PAGE EXCERPT →
Monday, July 28, 2003 5:48:02 PM Joe Coluccio
Things are more not now than they had even been then.
La plus ça change, la plus change seems like a lot.
I thought I had, for a guy 58 years old, weathered the fast and ever quickening pace of the electronic frontier. I do not quake at the sight of code written in almost any flavor from pre-assembler to 4GL and beyond. Can't say I understand them either, but they don't scare me a whit! No more than looking at some twisted Cyrillic or a diagrammatic Hiragana and Katakana or some squiggling Semitic Notations or High Order Partial Differentiations. I merely sigh; to me they look beautiful, unattainable and full of a promise.
I have embraced blogs and moblogs and wikis. Believed them? Hell, I've used them. How do you get to Carnegie Hall? Praxis, praxis, praxis! I can watch a high res copy of a movie on any of my computers. I can turn key strikes on a piano keyboard or from the strings of my guitar through a synthesizer into instant music notation in a file residing somewhere on my high hard drive. I listen frequently to KQED San Francisco and Wisconsin Public Radio and LBC London and WGN Chicago and 2GS Sydney Australia as freely via the internet as if they were in this same region (It is all that I can do not to pound my fists on this flimsy desk at the state of radio in this city this country because of the mole like vision of the industry and its regulatory agency. Local radio is as dead as the bland formats that it tries to foist on us.). And via router and WAP I can sit in wireless glory at my backyard lawn glasstop table and stay connected.

AVAILABLE DATA →
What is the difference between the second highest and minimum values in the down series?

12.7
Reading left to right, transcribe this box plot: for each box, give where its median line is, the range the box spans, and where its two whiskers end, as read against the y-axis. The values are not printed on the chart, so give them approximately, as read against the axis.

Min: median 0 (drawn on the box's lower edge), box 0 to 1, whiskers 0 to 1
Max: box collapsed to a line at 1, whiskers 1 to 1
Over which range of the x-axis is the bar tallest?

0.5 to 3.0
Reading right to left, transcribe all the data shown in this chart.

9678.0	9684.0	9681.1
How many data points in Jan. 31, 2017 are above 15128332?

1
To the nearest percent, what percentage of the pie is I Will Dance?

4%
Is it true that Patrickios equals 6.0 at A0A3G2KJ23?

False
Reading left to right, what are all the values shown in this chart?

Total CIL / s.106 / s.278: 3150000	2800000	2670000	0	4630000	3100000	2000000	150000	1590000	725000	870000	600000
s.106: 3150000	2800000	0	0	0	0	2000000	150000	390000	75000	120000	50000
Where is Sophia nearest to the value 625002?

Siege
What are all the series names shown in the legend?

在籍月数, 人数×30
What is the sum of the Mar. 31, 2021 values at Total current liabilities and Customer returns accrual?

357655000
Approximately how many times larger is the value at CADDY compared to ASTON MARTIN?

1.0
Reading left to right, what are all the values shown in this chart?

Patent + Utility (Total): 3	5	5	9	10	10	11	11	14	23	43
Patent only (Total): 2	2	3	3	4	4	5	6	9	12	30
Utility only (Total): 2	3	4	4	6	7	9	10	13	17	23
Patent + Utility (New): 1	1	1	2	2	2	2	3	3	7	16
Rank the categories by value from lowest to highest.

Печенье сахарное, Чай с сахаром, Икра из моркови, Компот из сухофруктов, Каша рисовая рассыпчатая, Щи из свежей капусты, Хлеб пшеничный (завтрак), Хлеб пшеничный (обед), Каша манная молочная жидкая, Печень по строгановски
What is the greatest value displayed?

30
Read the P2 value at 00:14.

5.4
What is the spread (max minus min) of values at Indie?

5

TASKS AND EXERCISES →
1. Translate this sentence from the blog post on keeping pace with technology into Spanish: "I have embraced blogs and moblogs and wikis."
2. Using the blog post on keeping pace with technology, explain in one to three sentences why the writer is frustrated with the state of radio in the city and the country.
3. Continue the blog post on keeping pace with technology, picking up after its final sentence.

ANSWERS FOR THIS EXERCISE →
1. He adoptado los blogs, los moblogs y las wikis.

2. The writer blames the "mole like vision" of the radio industry and its regulatory agency. Because of that, the writer says, local radio is as dead as the bland formats it tries to push on listeners.

3.
An aside.
I gathered all this great wireless equipment only to be defeated by the rain. The amount of rain we have had for the last forty days and nights should have me mizzening the mainmast on a schooner heading for Ararat. Proof once again that the testaments old and new are more mythically drawn than accurate real. All we've gotten for the extreme amount of rain is soggy grounds, the inability to stay dry and an aching summer cold that two aspirins and an antihistamine do nothing to alleviate.
Given all my easy acceptance of what most people face with a daily horror I must admit that I was given to pause this weekend when I heard the following story on NPR.
The names are changed 'cause I can't remember them and it doesn't really matter. There is a fantasy game played on the internet 24 hours a day and forever and a year. Let's call it ElvenQuest. It might really be the name. You enter this world formed by the force and imagination of a myriad of others, create a character and have adventures with a hapless group of fellow travelers. If your character is unfortunate enough to stand in the fiery breath of a Dragon from the next zip code you and your creation expire and are no longer a part of the game. Tu es mort, mon ami! Being a mere mortal and possibly a thief or a third level sorcerer and hence not immune to the dangers of your quest, you are able through guile, robbery or just plain old fashioned bludgeonery to obtain objects with power to protect you and keep you swinging on a star. The Magic Sword of Arthur, the babushka of Babiyaga, the Tongue of a young toad or a deferred annuity. So that when, Clem, the Dragon, puffs cigarette rings toward you, you can throw up your asbestos cloak given you by someone who abates hazardous compounds, or jump through the center of the rings with a flubber powered pogo stick. Leaving you, whole and healthy and able to move on to yet another level of adventure.
Let us back to the world that we think we inhabit for a short second and watch as it crumbles. There is this new institution called EBay, an internet agora where you can find, buy and sell just about anything, less the Nazi trinkets just banned and some extreme antisocial forms of pornography.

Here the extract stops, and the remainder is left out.